─── Information supplied
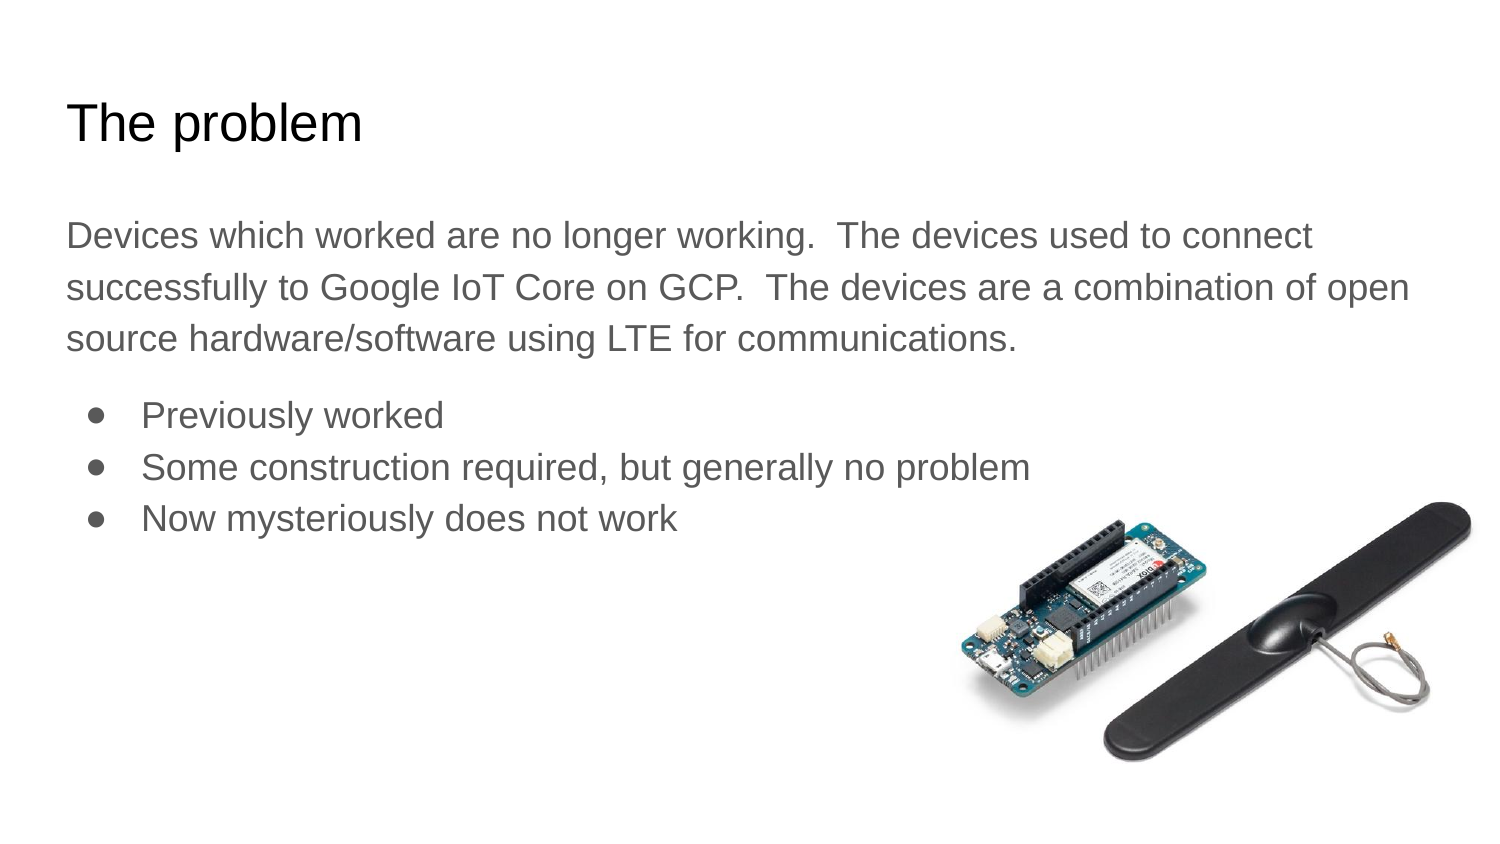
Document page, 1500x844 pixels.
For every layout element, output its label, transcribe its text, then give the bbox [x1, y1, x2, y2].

title The problem [51, 72, 1449, 167]
list Devices which worked are no longer working. The devices used to connect successfully to Google IoT Core on GCP. The devices are a combination of open source hardware/software using LTE for communications. Previously worked Some construction required, but generally no problem Now mysteriously does not work [51, 189, 1449, 750]
picture [932, 418, 1500, 844]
──────
> Task objective
Please convert the stretch of the material from its start through the line containing "title The problem [51, 72, 1449, 167]" into a JSON list of strings, one string per line, with blank lines dropped. Keep the pictures out of your answer.

> Exercise output
[
  "Document page, 1500x844 pixels.",
  "For every layout element, output its label, transcribe its text, then give the bbox [x1, y1, x2, y2].",
  "title The problem [51, 72, 1449, 167]"
]